**WHAT TO PRODUCE**
The output should contain the listing word for word and no pictures.

**SOURCE DATA**
§
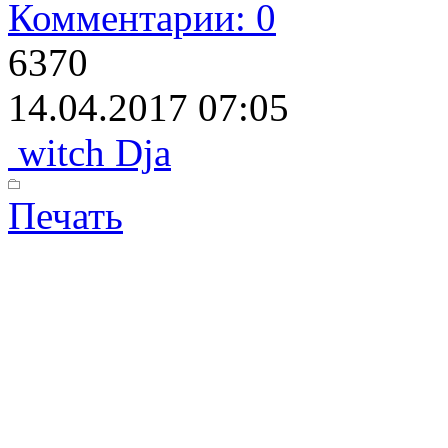
Комментарии: 0
6370
14.04.2017 07:05
witch Dja
Печать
§
**TASK ANSWER**
Комментарии: 0
6370
14.04.2017 07:05
witch Dja
Печать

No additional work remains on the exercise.